(Data in this exercise begins)

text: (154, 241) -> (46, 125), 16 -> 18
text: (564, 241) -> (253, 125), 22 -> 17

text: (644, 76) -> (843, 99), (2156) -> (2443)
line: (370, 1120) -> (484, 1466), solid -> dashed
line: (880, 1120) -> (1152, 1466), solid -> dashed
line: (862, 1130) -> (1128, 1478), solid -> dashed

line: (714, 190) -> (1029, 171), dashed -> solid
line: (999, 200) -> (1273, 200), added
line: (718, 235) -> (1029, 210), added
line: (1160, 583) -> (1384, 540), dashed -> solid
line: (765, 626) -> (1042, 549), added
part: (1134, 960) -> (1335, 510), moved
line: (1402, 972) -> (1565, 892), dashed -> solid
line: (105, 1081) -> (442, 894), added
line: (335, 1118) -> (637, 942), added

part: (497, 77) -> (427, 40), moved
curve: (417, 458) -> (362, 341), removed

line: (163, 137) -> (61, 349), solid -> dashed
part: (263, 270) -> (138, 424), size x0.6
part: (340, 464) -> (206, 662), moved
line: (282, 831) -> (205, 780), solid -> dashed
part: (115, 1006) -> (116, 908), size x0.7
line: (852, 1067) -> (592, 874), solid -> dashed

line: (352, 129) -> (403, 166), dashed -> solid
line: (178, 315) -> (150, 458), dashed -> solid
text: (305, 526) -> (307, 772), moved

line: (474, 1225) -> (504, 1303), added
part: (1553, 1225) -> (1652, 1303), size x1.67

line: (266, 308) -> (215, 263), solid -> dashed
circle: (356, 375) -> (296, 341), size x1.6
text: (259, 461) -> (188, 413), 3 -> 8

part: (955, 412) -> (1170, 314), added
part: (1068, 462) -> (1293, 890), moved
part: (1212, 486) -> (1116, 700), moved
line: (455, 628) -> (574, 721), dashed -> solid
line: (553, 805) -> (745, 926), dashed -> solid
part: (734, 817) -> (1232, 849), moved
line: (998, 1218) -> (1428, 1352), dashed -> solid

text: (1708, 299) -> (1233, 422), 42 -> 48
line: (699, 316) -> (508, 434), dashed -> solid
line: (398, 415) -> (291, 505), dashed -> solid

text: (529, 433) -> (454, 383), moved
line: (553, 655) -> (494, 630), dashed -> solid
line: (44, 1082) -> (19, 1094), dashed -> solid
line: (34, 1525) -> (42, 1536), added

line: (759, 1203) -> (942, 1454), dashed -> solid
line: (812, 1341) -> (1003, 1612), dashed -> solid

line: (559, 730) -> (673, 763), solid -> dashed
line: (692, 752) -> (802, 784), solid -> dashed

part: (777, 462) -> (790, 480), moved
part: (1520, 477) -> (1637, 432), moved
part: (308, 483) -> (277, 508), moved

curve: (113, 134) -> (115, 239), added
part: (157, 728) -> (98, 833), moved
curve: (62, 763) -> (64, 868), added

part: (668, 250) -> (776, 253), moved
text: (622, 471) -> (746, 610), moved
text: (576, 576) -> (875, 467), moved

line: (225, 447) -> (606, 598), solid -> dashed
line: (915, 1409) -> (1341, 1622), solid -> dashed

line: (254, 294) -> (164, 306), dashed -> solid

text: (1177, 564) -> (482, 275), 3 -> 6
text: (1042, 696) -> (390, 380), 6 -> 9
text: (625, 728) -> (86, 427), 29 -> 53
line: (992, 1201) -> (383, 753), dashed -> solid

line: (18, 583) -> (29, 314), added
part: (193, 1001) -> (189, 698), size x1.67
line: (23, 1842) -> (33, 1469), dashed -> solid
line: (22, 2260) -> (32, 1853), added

(Data in this exercise ends)

Problem statement: Please output only the lines from the first line of the entries through the line with "line: (1160, 583)", both included, exactly as written.

Answer box:
text: (154, 241) -> (46, 125), 16 -> 18
text: (564, 241) -> (253, 125), 22 -> 17

text: (644, 76) -> (843, 99), (2156) -> (2443)
line: (370, 1120) -> (484, 1466), solid -> dashed
line: (880, 1120) -> (1152, 1466), solid -> dashed
line: (862, 1130) -> (1128, 1478), solid -> dashed

line: (714, 190) -> (1029, 171), dashed -> solid
line: (999, 200) -> (1273, 200), added
line: (718, 235) -> (1029, 210), added
line: (1160, 583) -> (1384, 540), dashed -> solid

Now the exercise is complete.